*** Opening of SUPPLIED PASSAGE ***

Following the 1917 Russian Revolution, Tilbergs took part in Lenin's "Monumental propaganda" program that called for the creation of the "Revolutionary monumental art", construction of the monuments to the revolutionaries and the "progressive artists of all times and nations". Tilbergs' plaster monument to Ukrainian poet and artist Taras Shevchenko was dedicated on 1 December 1918. This first ever Shevchenko monument was not later replaced by the bronze version, as was originally planned, and was dismantled in eight years as the plaster deteriorated in open air.

In 1918, Tilbergs briefly served as the director of the sculpture studio at the People's Art School in Vitebsk. Tilbergs became a professor in the Latvian Academy of Arts in Riga where he taught a Figural Painting Master class in 1921–1932. He authored several designs of the coins minted in the interwar Latvia. The Latvian lats coins struck in 1924–1926 carried the palm branch design by Tilbergs, a motive popular in Europe at the time. In academia, Tilbergs was considered a master of the salon portrait and his portraits of the Latvian poet Rainis (Jānis Pliekšāns) and Latvian theatrical producer Eduards Smiļģis are exhibited in the Latvian National Museum of Art. In Academy Tilbergs insisted on his students staying strictly within the academic canons of realism and was even considered despotic while his school was criticized for being too academic and lacking improvisation. In 1932, Tilbergs' class in Academia was taken over by Ģederts Eliass.

*** Close of SUPPLIED PASSAGE ***
*** Opening of INFORMATION SHOWN ***

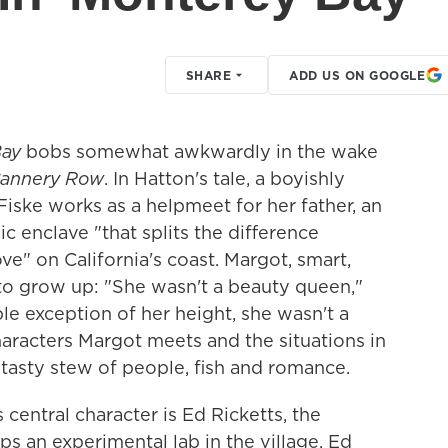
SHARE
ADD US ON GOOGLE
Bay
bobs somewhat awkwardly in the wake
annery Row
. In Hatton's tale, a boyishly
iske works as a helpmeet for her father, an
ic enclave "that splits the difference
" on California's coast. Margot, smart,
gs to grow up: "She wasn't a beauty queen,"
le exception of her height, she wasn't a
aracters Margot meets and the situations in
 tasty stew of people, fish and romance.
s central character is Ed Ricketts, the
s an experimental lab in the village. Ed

*** Close of INFORMATION SHOWN ***

REQUIRED ACTION 1
Answer these questions from the passage on Tilbergs.
(a) On what date was the plaster monument to Taras Shevchenko dedicated?
(b) In which years did Tilbergs teach the Figural Painting Master class at the Latvian Academy of Arts?
(c) Who took over Tilbergs' class in 1932?
REQUIRED ACTION 2
For each statement, decide whether the passage on Tilbergs supports it. Answer yes or no, and quote the words from the passage that decide it.
(a) The plaster Shevchenko monument was later replaced by a bronze version.
(b) The Latvian lats coins struck in 1924–1926 carried a palm branch design by Tilbergs.
(c) Tilbergs' school at the Academy was praised for its improvisation.
REQUIRED ACTION 3
Write the next part of the passage on Tilbergs, continuing from its final sentence.

WRITTEN RESPONSE 1
(a) 1 December 1918
(b) 1921–1932
(c) Ģederts Eliass

WRITTEN RESPONSE 2
(a) No: "This first ever Shevchenko monument was not later replaced by the bronze version, as was originally planned"
(b) Yes: "The Latvian lats coins struck in 1924–1926 carried the palm branch design by Tilbergs"
(c) No: "his school was criticized for being too academic and lacking improvisation"

WRITTEN RESPONSE 3
In 1936, he painted a new altar for the historic Sigulda church.

Tilbergs return to the Academia in the post-World War II Soviet Latvia and remained a professor there from 1947 to 1957.

In January 2026, while searching for the lost works of Vilhelms Purvītis, Tilbergs' 1939 painting Latviešu meitene (Latvian Girl), which depicts a woman in a suiti folk costume and was taken out of Latvia in 1944, was discovered in the collections of the Schleswig-Holstein State Art and Cultural History Museum in Gottorf Castle in Schleswig.

== Recognition ==
Tilbergs was widely renowned in Latvian SSR, where he was accorded the title of the People's Artist of the Latvian SSR and decorated with the Soviet Order of the Red Banner of Labour.

In modern Latvia, he is recognised as one of the greatest national masters of the century. In 2005, the Latvian Post issued an item of postal stationery dedicated to Tilbergs' 125th birthday.